Camila anduvo casi media hora hasta el jacal en que vivía Juana. Pudo haberlo bordeado, pero se arriesgó porque un día antes ella le había contado que sus papás matarían al segundo puerco y lo irían a vender en la mañana. Así que la imaginó sola y así la encontró, limpiando el desorden que había quedado en el patio. Torcerles el pescuezo a los guajolotes era fácil, matar cochino era medio morirse con él. Camila no podía ni pensarlo. Quién sabe, decían sus padres, de dónde había salido tan remilgosa. Ni se pudo acercar al olor de la sangre. Juana dejó en el suelo los cuchillos que iba a lavar y caminó hasta la mata tras la que se escondía su amiga vestida como hombre. Y le dijo que no. Que eso no le pidiera, que ella no quería ni ver Acapulco, que aunque quisiera ya estaba pagada y que no les podía hacer eso a sus papás.

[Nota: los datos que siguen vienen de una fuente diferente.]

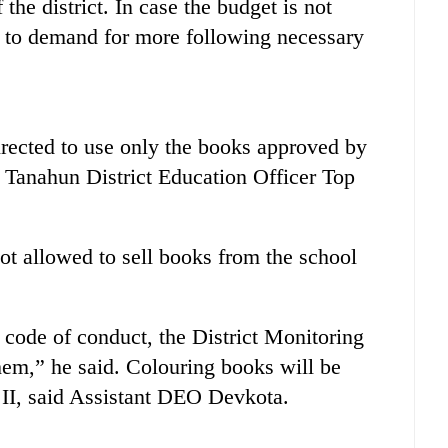
the district. In case the budget is not
d to demand for more following necessary
directed to use only the books approved by
 Tanahun District Education Officer Top
ot allowed to sell books from the school
 code of conduct, the District Monitoring
hem,” he said. Colouring books will be
d II, said Assistant DEO Devkota.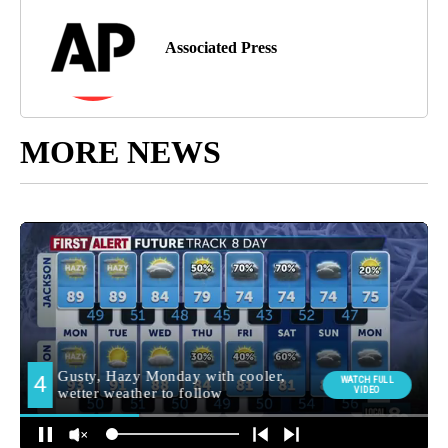
Associated Press
MORE NEWS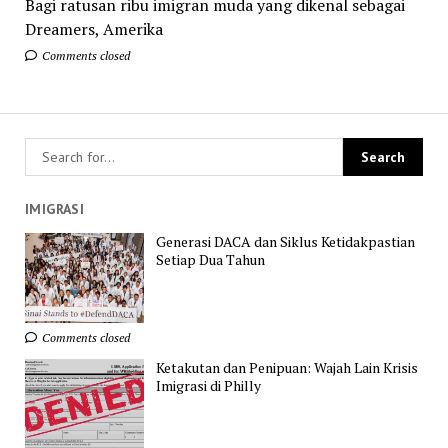
Bagi ratusan ribu imigran muda yang dikenal sebagai
Dreamers, Amerika
Comments closed
IMIGRASI
Generasi DACA dan Siklus Ketidakpastian
Setiap Dua Tahun
Comments closed
Ketakutan dan Penipuan: Wajah Lain Krisis
Imigrasi di Philly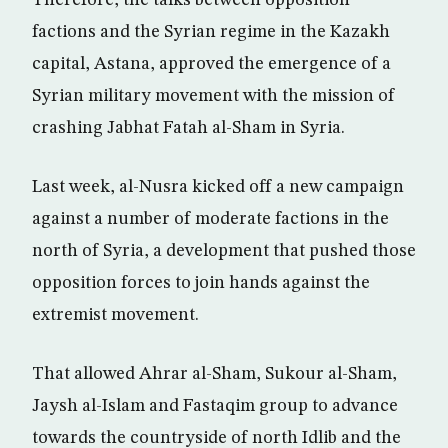
Therefore, the talks between opposition
factions and the Syrian regime in the Kazakh
capital, Astana, approved the emergence of a
Syrian military movement with the mission of
crashing Jabhat Fatah al-Sham in Syria.
Last week, al-Nusra kicked off a new campaign
against a number of moderate factions in the
north of Syria, a development that pushed those
opposition forces to join hands against the
extremist movement.
That allowed Ahrar al-Sham, Sukour al-Sham,
Jaysh al-Islam and Fastaqim group to advance
towards the countryside of north Idlib and the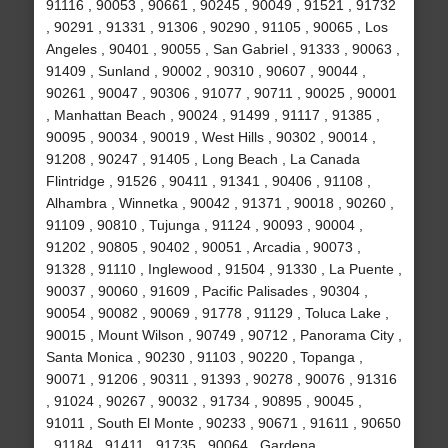
91116 , 90053 , 90661 , 90245 , 90049 , 91521 , 91732
, 90291 , 91331 , 91306 , 90290 , 91105 , 90065 , Los
Angeles , 90401 , 90055 , San Gabriel , 91333 , 90063 ,
91409 , Sunland , 90002 , 90310 , 90607 , 90044 ,
90261 , 90047 , 90306 , 91077 , 90711 , 90025 , 90001
, Manhattan Beach , 90024 , 91499 , 91117 , 91385 ,
90095 , 90034 , 90019 , West Hills , 90302 , 90014 ,
91208 , 90247 , 91405 , Long Beach , La Canada
Flintridge , 91526 , 90411 , 91341 , 90406 , 91108 ,
Alhambra , Winnetka , 90042 , 91371 , 90018 , 90260 ,
91109 , 90810 , Tujunga , 91124 , 90093 , 90004 ,
91202 , 90805 , 90402 , 90051 , Arcadia , 90073 ,
91328 , 91110 , Inglewood , 91504 , 91330 , La Puente ,
90037 , 90060 , 91609 , Pacific Palisades , 90304 ,
90054 , 90082 , 90069 , 91778 , 91129 , Toluca Lake ,
90015 , Mount Wilson , 90749 , 90712 , Panorama City ,
Santa Monica , 90230 , 91103 , 90220 , Topanga ,
90071 , 91206 , 90311 , 91393 , 90278 , 90076 , 91316
, 91024 , 90267 , 90032 , 91734 , 90895 , 90045 ,
91011 , South El Monte , 90233 , 90671 , 91611 , 90650
, 91184 , 91411 , 91735 , 90064 , Gardena ,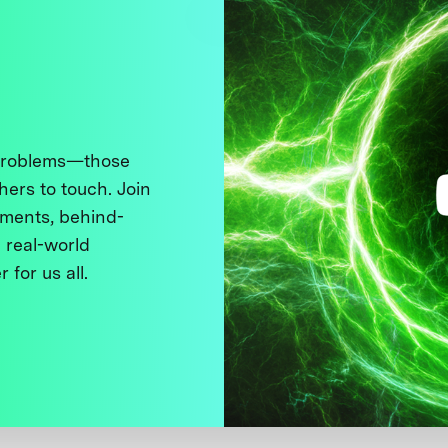
 problems—those
thers to touch. Join
ments, behind-
 real-world
 for us all.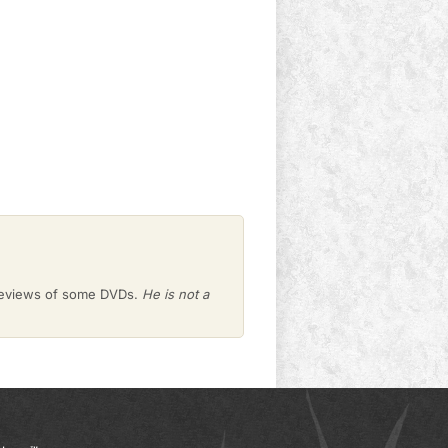
 reviews of some DVDs.
He is not a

Ahí sí lloró Camila. Pero ni qué hacer. Corrió.

Llegando a la cabecera del municipio fue a buscar a la juez. Ella la acompañó al camión caminando por el pueblo como si anduviera con un chamaco que le ayudaba con el mandado, ella la recibió, diez años después, cuando Camila regresó al pueblo, vestida con su huipil como una bandera de lujo, sabiendo que tejerlo es un arte.

Había terminado la licenciatura en derecho y volvía porque su madre, la juez y Juana se lo habían pedido. Alguien tenía que hacerse cargo de representar a las tejedoras para que sus trapos se vendieran mejor. No se había vuelto letrada para largarse como tantos a donde no hacía falta. Cuando se fue le dieron ganas de correr hasta siempre, pero tenía a su madre como tener conciencia y a Juana como tener memoria.

A ellas volvió y a sí misma y al río. Volvió para casarse ahí. ¿Con quién? ¿Quién lo diría? Con un hombre bajito igual que ella, amuzgo como ella, escapado como ella de la misma costumbre que escapó ella. Lo había encontrado en Acapulco y de verse se habían vuelto amigos y de amigos compañeros de colegio y de universidad. Volvieron juntos, por fin, sin miedo y con la rara, pero luminosa esperanza de unos cuantos.